Réaction de la directrice de cabinet :
« Jamais la préfète ne cautionnera des choses pareilles. Les gens n’ont aucune instruction pour faire ça ». Pourtant le 115 est sous l’autorité de la DDCS elle même sous l’autorité de la préfecture. Alors, qui donne ces consignes ? La question est posée au directeur de la DDCS... Silence.

Un travailleur social : Du fait des réponses négatives du 115 il y a eu 50 % d’appels en moins au 115 dans les derniers 15 jours jours. Beaucoup de gens, mais aussi de professionnels n’appellent plus par découragement. La logique générale est bien de réduire l’offre pour réduire la demande, réduire l’expression des besoins, et le résultat ce sont des gens qui sont mis en grand danger, réagit le représentant de la CGT. Quelqu’un a parlé d’un risque de drame.

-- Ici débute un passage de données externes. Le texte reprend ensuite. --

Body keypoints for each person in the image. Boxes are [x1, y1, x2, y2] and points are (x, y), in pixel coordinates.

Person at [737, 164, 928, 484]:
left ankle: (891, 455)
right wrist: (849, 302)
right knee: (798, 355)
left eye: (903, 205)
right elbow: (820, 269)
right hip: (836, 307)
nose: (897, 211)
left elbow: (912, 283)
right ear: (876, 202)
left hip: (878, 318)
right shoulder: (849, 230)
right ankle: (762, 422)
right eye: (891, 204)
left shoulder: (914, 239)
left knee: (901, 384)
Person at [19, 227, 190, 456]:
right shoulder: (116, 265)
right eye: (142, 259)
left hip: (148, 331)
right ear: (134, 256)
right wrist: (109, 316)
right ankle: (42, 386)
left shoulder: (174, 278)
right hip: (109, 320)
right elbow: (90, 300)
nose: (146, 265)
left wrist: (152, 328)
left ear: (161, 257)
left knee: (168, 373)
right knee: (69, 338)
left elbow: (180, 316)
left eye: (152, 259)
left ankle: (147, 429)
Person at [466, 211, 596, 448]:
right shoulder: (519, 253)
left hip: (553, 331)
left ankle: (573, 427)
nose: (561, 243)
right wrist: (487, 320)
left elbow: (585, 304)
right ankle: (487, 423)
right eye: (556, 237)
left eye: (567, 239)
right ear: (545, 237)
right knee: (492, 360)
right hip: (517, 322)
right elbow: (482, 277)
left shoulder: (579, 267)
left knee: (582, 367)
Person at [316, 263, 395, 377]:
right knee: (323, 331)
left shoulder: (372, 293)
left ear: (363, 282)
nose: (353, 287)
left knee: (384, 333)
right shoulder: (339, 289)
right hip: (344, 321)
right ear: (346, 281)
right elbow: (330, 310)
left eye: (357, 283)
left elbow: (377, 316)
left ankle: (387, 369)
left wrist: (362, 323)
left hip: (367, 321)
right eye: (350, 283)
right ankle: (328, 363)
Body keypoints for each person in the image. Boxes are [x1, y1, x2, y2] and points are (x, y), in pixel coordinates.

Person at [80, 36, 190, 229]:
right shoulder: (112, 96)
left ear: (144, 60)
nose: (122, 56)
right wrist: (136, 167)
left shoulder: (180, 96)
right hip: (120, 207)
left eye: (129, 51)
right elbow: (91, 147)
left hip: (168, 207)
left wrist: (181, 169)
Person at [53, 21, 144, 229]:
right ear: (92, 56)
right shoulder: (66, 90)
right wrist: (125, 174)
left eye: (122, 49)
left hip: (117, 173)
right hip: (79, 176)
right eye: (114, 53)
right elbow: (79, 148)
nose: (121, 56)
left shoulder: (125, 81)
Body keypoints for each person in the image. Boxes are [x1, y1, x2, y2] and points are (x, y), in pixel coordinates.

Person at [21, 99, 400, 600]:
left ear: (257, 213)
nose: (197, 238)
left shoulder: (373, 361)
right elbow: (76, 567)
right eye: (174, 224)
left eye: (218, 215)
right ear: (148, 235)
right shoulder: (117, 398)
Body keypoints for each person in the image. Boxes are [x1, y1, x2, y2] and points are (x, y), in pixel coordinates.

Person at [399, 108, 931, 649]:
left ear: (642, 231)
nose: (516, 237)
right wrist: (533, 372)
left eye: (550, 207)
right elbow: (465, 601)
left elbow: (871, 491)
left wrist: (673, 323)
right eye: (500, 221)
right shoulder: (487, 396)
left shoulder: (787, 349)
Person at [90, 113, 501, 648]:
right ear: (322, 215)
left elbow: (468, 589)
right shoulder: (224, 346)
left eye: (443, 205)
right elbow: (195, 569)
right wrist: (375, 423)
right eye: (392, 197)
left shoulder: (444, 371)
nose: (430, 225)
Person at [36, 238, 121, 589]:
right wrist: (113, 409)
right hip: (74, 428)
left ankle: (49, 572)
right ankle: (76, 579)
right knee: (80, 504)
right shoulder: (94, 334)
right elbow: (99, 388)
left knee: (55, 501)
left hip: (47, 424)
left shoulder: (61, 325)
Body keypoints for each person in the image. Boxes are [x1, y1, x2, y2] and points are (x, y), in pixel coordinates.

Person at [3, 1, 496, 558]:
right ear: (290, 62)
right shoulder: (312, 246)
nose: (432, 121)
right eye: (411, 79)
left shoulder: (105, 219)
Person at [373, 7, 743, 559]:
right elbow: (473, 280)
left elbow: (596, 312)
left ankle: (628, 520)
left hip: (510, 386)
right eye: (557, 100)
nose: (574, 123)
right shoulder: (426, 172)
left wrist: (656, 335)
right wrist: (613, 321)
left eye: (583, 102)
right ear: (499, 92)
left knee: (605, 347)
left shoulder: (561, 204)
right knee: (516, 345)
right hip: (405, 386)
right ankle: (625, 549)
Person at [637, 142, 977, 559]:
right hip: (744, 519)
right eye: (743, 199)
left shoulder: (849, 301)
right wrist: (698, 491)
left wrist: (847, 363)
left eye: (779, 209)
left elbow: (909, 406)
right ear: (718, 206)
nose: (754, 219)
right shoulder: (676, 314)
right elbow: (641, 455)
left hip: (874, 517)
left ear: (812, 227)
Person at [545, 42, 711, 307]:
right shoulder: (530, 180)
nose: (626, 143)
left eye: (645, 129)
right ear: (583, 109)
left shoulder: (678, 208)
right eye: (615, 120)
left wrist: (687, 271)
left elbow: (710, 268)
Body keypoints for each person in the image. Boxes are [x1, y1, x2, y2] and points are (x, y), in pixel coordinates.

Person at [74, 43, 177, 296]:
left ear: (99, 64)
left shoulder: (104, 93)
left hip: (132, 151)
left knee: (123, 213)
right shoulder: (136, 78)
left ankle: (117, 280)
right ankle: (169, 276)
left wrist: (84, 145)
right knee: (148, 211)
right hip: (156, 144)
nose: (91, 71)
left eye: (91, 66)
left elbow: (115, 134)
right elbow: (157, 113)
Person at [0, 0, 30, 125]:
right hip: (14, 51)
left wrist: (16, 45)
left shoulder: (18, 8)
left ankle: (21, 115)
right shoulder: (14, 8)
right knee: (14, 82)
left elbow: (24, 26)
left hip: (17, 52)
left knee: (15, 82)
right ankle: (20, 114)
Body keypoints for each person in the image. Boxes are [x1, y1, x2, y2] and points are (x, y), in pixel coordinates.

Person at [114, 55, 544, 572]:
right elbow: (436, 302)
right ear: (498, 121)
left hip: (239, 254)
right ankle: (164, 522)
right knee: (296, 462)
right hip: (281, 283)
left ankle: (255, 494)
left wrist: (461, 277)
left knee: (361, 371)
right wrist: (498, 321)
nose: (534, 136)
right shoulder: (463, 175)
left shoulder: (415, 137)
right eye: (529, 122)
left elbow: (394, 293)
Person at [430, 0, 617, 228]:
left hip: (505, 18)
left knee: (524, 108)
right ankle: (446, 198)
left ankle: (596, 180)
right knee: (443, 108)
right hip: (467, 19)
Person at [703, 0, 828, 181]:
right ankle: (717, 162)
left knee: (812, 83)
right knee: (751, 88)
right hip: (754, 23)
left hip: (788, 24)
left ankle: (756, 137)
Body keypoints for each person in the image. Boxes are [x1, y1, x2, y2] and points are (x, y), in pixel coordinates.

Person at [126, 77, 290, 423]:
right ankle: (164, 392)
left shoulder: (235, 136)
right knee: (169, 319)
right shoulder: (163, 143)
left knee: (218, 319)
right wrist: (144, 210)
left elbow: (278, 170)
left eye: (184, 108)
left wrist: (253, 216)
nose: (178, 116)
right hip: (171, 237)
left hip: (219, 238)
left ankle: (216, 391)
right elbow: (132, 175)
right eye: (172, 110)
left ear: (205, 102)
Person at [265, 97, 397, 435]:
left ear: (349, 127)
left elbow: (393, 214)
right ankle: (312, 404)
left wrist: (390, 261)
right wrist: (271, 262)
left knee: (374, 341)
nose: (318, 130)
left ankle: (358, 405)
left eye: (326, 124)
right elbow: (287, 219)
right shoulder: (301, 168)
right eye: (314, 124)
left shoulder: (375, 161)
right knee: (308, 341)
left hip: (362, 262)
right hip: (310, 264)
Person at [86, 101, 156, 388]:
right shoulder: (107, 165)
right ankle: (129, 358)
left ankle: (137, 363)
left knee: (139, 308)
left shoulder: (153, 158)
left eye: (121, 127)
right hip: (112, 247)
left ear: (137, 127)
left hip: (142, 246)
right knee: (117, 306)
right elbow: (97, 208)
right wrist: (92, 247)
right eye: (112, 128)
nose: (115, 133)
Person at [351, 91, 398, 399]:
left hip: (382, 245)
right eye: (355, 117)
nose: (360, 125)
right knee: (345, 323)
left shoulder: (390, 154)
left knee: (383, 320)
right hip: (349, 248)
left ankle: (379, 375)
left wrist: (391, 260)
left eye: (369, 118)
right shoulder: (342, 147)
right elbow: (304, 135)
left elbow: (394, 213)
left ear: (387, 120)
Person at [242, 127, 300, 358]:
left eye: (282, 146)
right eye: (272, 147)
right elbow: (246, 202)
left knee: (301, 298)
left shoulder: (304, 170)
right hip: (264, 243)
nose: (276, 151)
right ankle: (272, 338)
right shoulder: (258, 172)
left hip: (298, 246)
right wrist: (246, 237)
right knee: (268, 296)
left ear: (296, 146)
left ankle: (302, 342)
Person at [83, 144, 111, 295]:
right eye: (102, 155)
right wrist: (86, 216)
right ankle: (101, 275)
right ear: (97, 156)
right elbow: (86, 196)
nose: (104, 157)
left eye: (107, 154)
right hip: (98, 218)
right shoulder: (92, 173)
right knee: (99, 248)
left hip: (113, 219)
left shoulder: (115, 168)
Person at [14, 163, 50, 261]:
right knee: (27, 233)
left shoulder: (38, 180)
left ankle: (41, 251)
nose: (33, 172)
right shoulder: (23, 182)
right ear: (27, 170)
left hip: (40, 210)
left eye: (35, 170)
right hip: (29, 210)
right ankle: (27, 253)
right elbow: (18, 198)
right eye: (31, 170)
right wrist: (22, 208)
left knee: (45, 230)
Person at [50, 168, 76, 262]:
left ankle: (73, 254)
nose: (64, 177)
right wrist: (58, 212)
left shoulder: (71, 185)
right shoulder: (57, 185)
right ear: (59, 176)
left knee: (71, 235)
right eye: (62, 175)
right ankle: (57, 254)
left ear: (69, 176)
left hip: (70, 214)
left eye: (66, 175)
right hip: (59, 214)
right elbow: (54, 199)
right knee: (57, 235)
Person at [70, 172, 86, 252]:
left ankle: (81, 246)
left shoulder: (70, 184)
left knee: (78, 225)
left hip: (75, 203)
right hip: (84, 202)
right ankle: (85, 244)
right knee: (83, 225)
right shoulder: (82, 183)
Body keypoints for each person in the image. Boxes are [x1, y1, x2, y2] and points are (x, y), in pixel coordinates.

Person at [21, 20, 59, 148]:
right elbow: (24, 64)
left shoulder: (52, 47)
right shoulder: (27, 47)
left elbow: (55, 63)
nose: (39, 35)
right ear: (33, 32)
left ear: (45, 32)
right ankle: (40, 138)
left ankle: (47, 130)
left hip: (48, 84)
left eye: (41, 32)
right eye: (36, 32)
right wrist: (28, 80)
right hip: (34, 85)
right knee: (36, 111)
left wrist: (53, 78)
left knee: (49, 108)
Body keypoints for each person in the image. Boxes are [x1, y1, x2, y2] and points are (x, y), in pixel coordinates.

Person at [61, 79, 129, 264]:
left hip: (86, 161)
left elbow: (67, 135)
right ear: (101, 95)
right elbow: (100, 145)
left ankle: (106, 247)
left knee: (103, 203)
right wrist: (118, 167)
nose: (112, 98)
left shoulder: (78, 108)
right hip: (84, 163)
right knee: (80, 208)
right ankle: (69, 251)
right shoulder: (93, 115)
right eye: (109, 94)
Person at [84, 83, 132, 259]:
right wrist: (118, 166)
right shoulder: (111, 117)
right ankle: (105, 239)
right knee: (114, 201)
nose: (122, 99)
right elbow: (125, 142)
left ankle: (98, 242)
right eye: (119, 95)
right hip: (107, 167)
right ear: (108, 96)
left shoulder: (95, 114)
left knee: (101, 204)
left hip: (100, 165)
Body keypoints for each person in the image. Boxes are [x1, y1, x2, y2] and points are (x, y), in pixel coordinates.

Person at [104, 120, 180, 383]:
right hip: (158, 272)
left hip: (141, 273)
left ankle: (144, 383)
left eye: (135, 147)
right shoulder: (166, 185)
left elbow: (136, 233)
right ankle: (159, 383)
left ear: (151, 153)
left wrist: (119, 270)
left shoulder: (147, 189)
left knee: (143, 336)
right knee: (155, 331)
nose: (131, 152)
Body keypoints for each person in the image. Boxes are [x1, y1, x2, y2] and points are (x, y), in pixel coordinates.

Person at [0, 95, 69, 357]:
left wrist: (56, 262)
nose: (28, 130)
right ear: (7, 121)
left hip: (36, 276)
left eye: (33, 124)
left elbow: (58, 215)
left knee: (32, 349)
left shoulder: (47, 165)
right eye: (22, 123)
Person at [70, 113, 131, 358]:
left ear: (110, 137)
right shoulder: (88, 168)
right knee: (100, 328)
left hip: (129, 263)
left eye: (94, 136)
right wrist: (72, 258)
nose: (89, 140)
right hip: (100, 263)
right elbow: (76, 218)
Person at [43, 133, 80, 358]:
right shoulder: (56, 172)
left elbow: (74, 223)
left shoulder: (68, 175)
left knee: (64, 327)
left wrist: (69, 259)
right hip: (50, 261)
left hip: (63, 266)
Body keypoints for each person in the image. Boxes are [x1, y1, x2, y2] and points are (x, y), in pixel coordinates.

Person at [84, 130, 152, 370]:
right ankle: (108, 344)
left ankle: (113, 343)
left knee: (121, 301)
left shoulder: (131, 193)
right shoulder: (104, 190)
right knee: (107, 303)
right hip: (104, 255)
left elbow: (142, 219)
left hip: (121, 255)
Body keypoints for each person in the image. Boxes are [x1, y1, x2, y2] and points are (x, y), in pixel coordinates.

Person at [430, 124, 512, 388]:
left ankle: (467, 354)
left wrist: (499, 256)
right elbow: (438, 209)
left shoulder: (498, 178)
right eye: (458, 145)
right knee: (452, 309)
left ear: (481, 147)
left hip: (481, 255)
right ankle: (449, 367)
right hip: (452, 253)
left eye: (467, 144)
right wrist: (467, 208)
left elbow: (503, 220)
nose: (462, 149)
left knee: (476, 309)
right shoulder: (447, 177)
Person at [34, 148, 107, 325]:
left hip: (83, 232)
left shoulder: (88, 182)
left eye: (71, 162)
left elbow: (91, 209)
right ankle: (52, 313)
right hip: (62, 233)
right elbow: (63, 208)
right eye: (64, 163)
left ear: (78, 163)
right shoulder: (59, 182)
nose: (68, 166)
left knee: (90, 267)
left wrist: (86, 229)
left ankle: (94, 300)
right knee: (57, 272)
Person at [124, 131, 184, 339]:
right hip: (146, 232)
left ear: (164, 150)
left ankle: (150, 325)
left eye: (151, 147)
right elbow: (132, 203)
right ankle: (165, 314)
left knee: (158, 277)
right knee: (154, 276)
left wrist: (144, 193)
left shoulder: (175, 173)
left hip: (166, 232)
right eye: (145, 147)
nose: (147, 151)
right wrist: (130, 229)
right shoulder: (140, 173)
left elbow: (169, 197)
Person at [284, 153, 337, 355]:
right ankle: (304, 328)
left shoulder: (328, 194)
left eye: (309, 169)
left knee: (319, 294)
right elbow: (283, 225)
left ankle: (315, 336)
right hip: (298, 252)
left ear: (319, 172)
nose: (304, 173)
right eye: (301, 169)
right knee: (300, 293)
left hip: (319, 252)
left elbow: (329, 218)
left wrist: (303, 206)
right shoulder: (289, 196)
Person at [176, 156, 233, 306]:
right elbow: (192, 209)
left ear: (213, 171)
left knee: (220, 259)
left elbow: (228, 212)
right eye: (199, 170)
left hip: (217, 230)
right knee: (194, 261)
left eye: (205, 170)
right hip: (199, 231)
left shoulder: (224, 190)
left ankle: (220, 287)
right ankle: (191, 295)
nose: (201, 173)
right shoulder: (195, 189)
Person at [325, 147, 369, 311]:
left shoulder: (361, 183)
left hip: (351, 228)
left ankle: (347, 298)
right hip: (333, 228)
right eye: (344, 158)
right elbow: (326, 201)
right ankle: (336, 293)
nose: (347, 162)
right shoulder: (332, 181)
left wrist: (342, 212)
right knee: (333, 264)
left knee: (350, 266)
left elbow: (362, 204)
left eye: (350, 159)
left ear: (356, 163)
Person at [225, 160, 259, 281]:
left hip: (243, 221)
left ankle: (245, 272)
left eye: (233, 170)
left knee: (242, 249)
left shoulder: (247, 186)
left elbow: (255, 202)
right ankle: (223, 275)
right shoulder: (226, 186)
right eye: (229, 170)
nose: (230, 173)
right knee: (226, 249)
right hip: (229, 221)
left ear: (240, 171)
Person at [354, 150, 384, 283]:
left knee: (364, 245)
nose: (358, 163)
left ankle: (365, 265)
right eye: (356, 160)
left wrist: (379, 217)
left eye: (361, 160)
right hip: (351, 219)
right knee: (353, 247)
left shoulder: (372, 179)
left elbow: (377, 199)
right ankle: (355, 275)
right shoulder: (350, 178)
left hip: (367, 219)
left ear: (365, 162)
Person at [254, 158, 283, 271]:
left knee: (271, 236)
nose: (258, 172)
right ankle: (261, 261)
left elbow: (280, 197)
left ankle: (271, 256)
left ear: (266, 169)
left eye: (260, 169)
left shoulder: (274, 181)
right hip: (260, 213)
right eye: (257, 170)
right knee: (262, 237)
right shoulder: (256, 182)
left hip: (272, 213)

3 - Une totale opacité dans l’élaboration et le fonctionnement de ce plan hiver :

Toutes les années, invitation est faite, aux travailleurs sociaux et aux directeurs et présidents d’associations, en amont de la mise en place du dispositif d’hébergement, pour discuter de l’adaptation aux besoins et à la population concernées. Pour la première fois cette année les travailleurs sociaux les travailleurs sociaux ont été exclus de toute concertation.
Un travailleur social : « Nous recevons des informations contradictoires : par exemple une information donnée le 31 octobre par le SIAO et une autre information différente 15 jours plus tard. Comment faire notre travail ? ».
Réaction de la directrice adjointe de la DDCS : faites remonter vos remarques à vos directeurs, nous travaillons avec eux et avec les présidents d’associations.
La présidente de l’association la Passerelle, présente dans la délégation, confirme pourtant que cette année elle été invitée nul part. C’est aussi apparemment le cas du président de l’association Rimbaud.

A la fin de l’entrevue, un travailleur social insiste : “nous voulons pouvoir faire correctement notre travail, nous voulons donc être associés au fonctionnement de ce plan hiver, nous souhaitons la mise en place d’une concertation, pouvoir travailler avec les services préfectoraux, que les travailleurs sociaux soient à nouveau invité au CTVS”
Pas de réponse. Alors que la directrice de cabinet mais fin à l’entrevue, la directrice adjointe de la DDCS répète simplement : « vous n’avez qu’à faire remonter vos remarques à vos directeurs. »

Comme l’a rappelé Cyrille à la sortie de la délégation : « Les paroles ne sont pas à la hauteur, on réduit l’offre et ainsi on réduit la demande. Ils sont dans une stratégie de ne pas voir. Il est nécessaire de continuer d’appeler le 115 pour que les besoins s’expriment. »
Visiblement la préfecture est en difficulté pour défendre son plan hiver. Oui les places ouvertes sont insuffisantes, oui elles sont inadaptées dans leur majorité. Oui il est nécessaire que se mette en place une concertation avec les travailleurs sociaux et les associations.
Alors Mme la préfète va-t-elle en rester là , ou va-t-il y avoir des améliorations ? En tout cas il va falloir continuer et approfondir cette coopération entre travailleurs sociaux et militants associatifs. La pertinence et l’efficacité qu’elle donne à l’intervention de chacun met déjà la préfecture en difficulté. Elle est de nature à faire bouger les choses.